For investors who seek to align their finances and personal beliefs, socially responsible investing– or as the concept more recently is being called, “sustainable and responsible investing” (SRI) – is one of the fastest growing areas of investment management and one that continues to gain ground despite challenging market conditions of the past several years.
In fact, the latest financial crisis may be one of the drivers of this trend, perhaps causing investors to look at their investment strategies in a more comprehensive way. “It made nearly everyone revisit their investing,” says Michal Ann Strahilevitz, a professor of business administration and marketing at Golden Gate University who studies how emotions affect a range of behaviors. “Sometimes when the wealthy gain or lose a lot of wealth, they start to think about other areas of their life that also matter.”
While no investment strategy was immune to the most recent financial crisis, more investors sought a socially responsible style when they committed their funds. Assets involved in sustainable and responsible investing increased more than 13% from 2007 to 2010, compared with the broader universe of professionally managed assets that rose less than 1%, according to the Forum for Sustainable and Responsible Investment (US SIF). By the beginning of 2010, 12% of all professionally managed investments were in socially responsible investments.
Can You Do
Well While Doing Good?
The traditional view of SRI had been to solely
focus on screening out companies that disagree with the
investor’s views on environmental, social or corporate
governance practices.
Today, however, socially responsible investors attempt to reward the companies doing the most good by assembling a portfolio with a “best of sector” approach, says John McCareins, senior investment program manager at Northern Trust. In other words, rather than avoiding investments that are not compatible with their values, investors seek out companies with the highest environmental, social or governance records relative to their peers.
This positive rewards-based approach helps investors cast a wider net with their investments and likely may make SRI portfolios more competitive. Portfolios based on the negative screening approach, on the other hand, risk underperforming the wider market since they avoid investments in certain sectors.
In his research covering 1995–2008, Oklahoma City University Associate Professor of Finance James Ma found a slight theoretical disadvantage for SRI funds because of opportunity cost – a reduction of as much as two percentage points per year. But how much returns theoretically might be affected depends on how much of the investment universe is screened out. That’s less of an issue with the newer rewards-based approach. Plus, in practice, researchers have found conflicting evidence as to whether SRI funds underperform conventional funds.
In addition, concerns that investors who follow their beliefs sacrifice performance seem to diminish over time, McCareins says. In fact, returns for one of the oldest SRI indexes, the MSCI KLD 400 Social Index, slightly trail its benchmark, the S&P 500 Index. Over a 10-year period, the MSCI KLD 400 Index saw a 1.09% gain as of the beginning of December, while the S&P 500 gained 2.88% during the same period. Similarly the MSCI World ESG Index has performed in-line to slightly ahead of its benchmark, the MSCI World Index. Since its inception a little over four years ago through October, the MSCI World ESG Index has returned -4.06% versus the MSCI World Index return of -4.37% with a very similar risk profile. The takeaway is that investing responsibly and achieving investment objectives are not mutually exclusive, particularly for investors biased toward a passive approach to portfolio implementation, McCareins says.

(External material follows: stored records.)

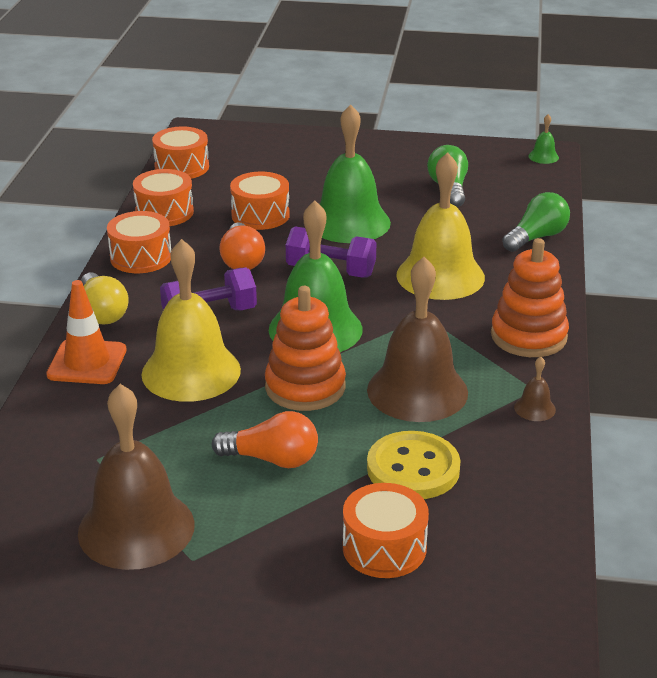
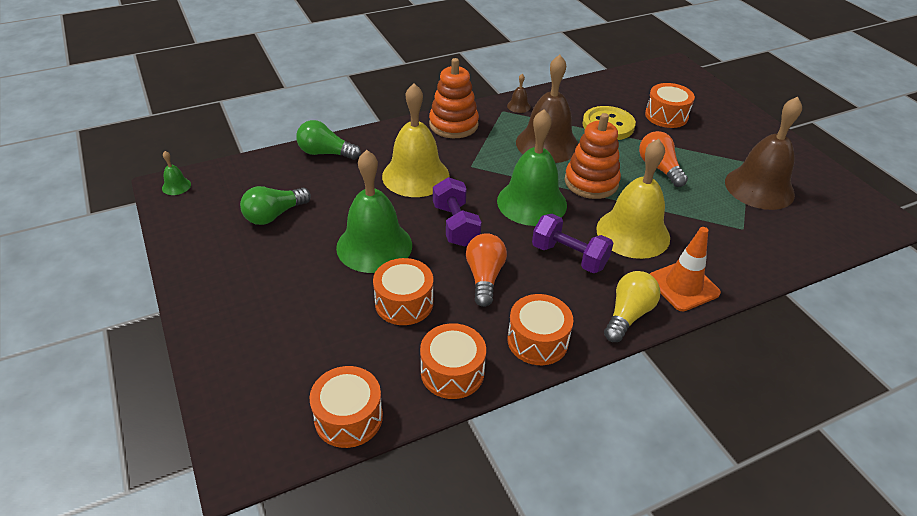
camera: 125 degrees left, 10 degrees up
(242, 260) = (484, 277): orange light bulb -> orange light bulb turned 45 degrees counterclockwise

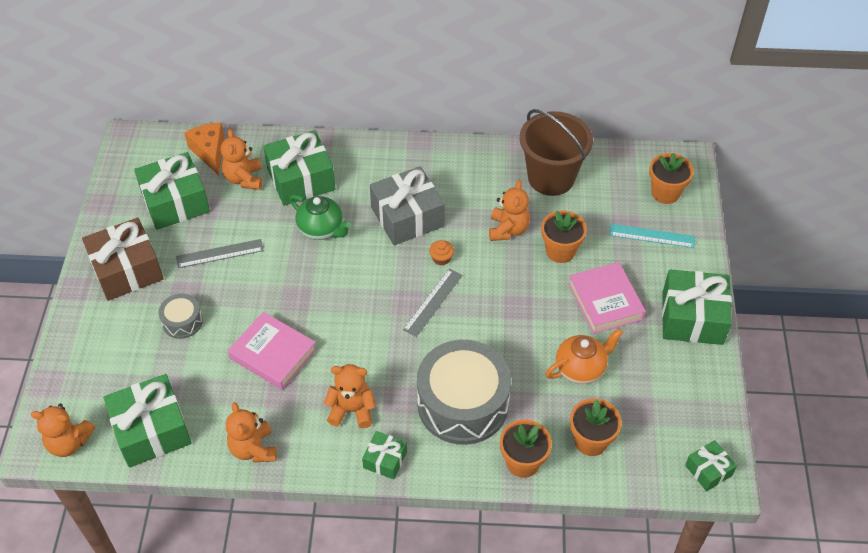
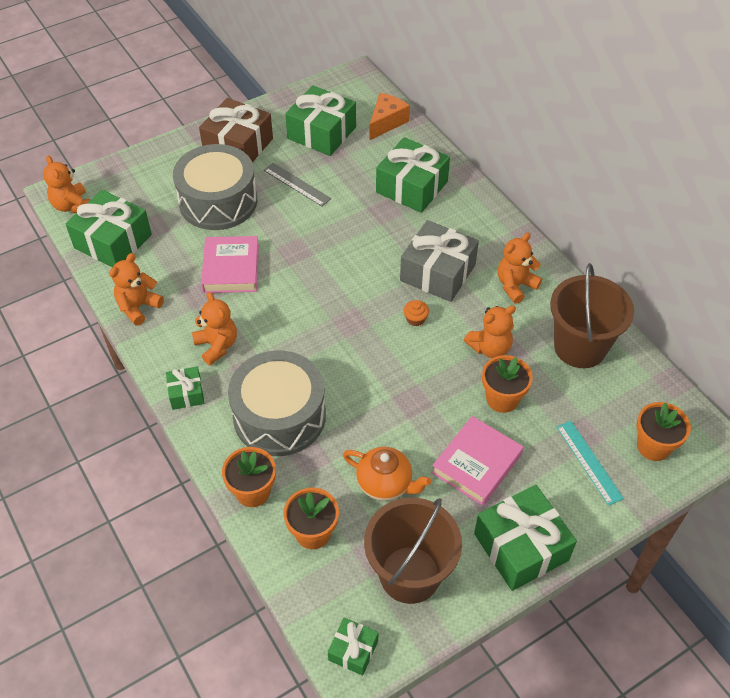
camera: 55 degrees right, 0 degrees up
(182, 322) = (218, 201): grey drum -> grey drum, size x2.17
(244, 179) = (380, 156): orange teddy bear -> orange teddy bear (515, 285)
(321, 229) = (374, 227): green teapot -> none
(433, 302) = (365, 339): grey ruler -> none
(669, 398) = (410, 574): none -> brown bucket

Investors with long-term rather than short-term return perspectives may be better suited for SRI, says US SIF CEO Lisa Woll, because of its focus on long-term competitive financial returns and positive societal impact. A big-picture outlook can help ride through uncertain times in the short run.
McCareins adds that people who use their beliefs to guide their investing typically look for returns beyond necessarily what can be measured by numbers. “How do you measure value contribution? How do you measure performance and achievement of your objectives?” he says. For example, many investors today use SRI to achieve their immeasurable goals of better corporate governance. “Investors want more transparency,” says Thomas Wackerlin, senior product manager at Northern Trust. “They can use the investment process to demand good governance.”
Is SRI
Right for You?
There is no “typical” socially responsible investor,
Woll says. “You can say [socially responsible investors] are
highly engaged in the world and very interested in their
community,” she says. Investors can access a range of
investments across asset classes using one or more socially
responsible strategies.
Ultimately, investors must decide if they want to measure the success of their portfolios strictly by the return on investments, or if they also seek to achieve other objectives with their investments. Those objectives, in turn, will dictate which SRI approach– screening out investments that do not align with values or rewarding companies with the highest environmental, social or governance records – is the best fit.
Regardless of the type of socially responsible investment chosen, any individual who has decided to invest based on personal beliefs should work with a trusted investment advisor rather than try to screen companies on his or her own, Ma says. Advisors have access to proprietary research information that can narrow and rank different companies based on their social and financial performance.
But Wackerlin points out that requests for these strategies largely are client-driven. “Clients come to us with a definite view,” he says. “They’re just coming to us to make it happen.”